CEO of Bluesky Jay Graber responded directly to Dorsey's comments late Thursday. In one SERIES of Bluesky's posts, Graber wrote that “Bluesky is structurally open in a way that Twitter never has been.”

With all due respect to Jack for having the vision to invest in decentralized protocols, we've done the work in a way that I don't think he fully understands. Bluesky is structurally open in a way that Twitter never was, but atproto's design allows it to feel familiar and easy to use.

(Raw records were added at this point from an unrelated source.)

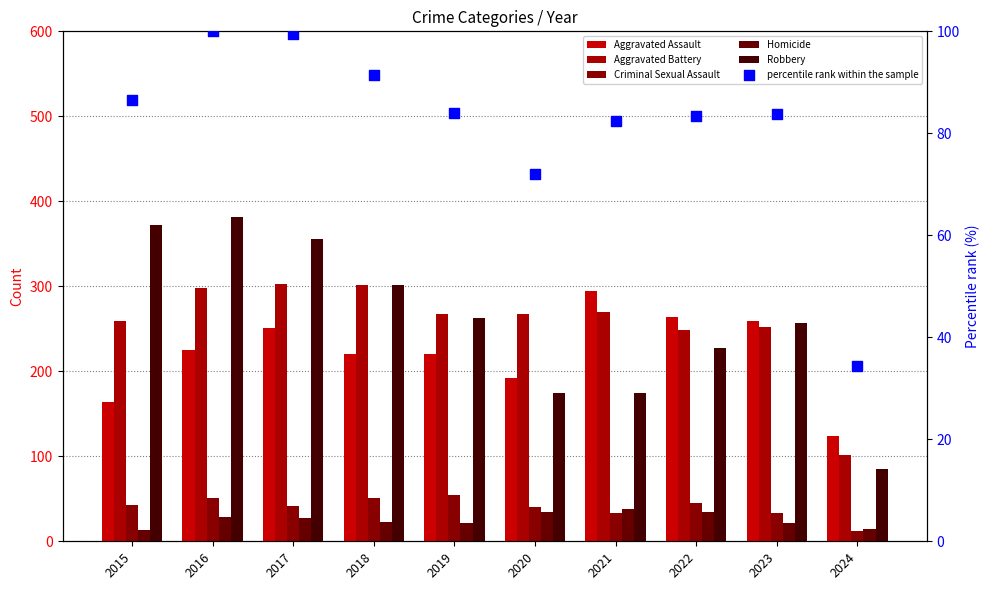

Which series contains the highest Y value?

Robbery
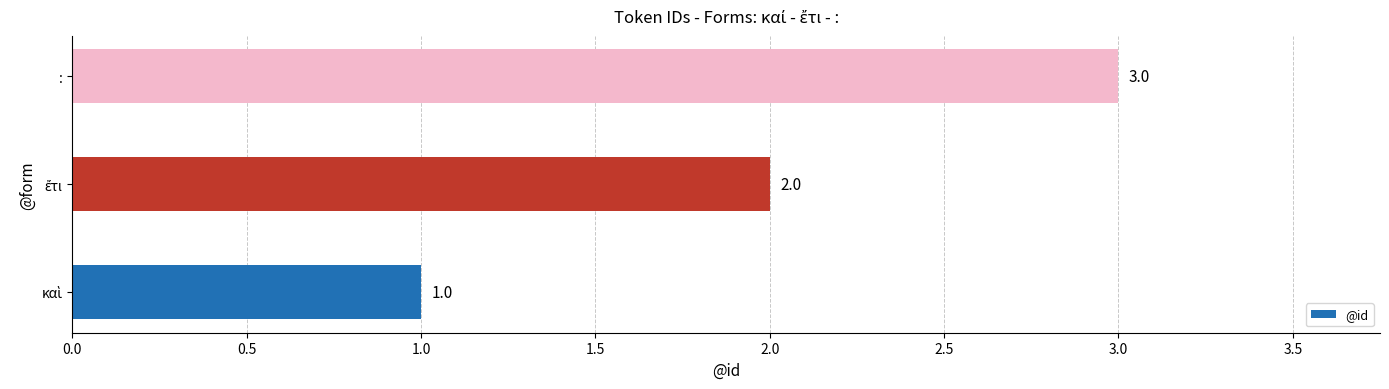

What is the minimum value shown in the chart?

1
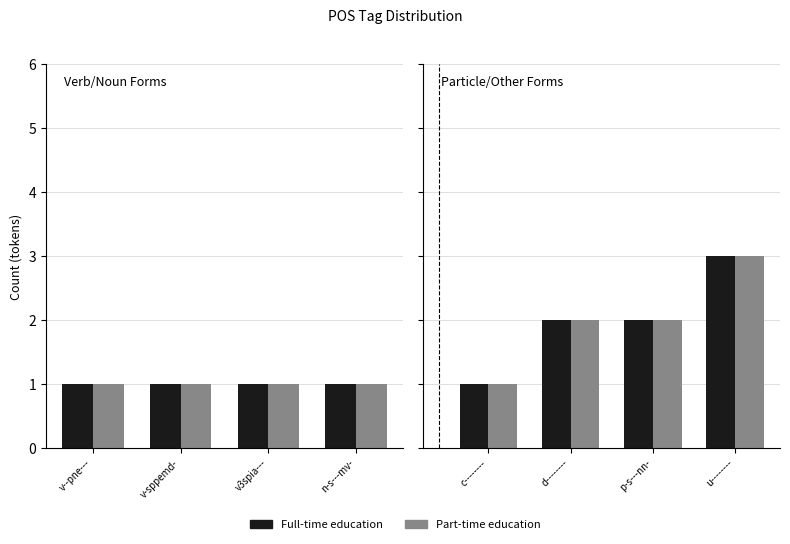

Count the Part-time education values in the range 2 to 3.

3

– Jay? (@jay.bsky.team) May 9, 2024 at 8:32 p.m

Grabber processed: “You don't have to care about or even understand decentralization to use Bluesky, and that's on purpose. Keeping things simple on the surface makes for a good user experience. But if you want to customize your experience, there are endless possibilities under the hood because we built an open system.”

Bluesky protocol engineer Paul Frazee CALLED unmoderated spaces “a ridiculous idea,” drawing attention to app store rules, users, and regulators.

Also: unmoderated spaces are a funny idea. We created a shared network for moderated competitive spaces to exist. Even if someone wanted to create an unmoderated ATProto app, I guess they could? Good luck with app stores, regulators and users, I guess.

Checks and balances, not anarchy

– Paul “Frazee”? (@pfrazee.com) May 9, 2024 at 5:24 p.m

Dorsey's most recent post on X at the time of writing was JUST: “Tell don't tell.”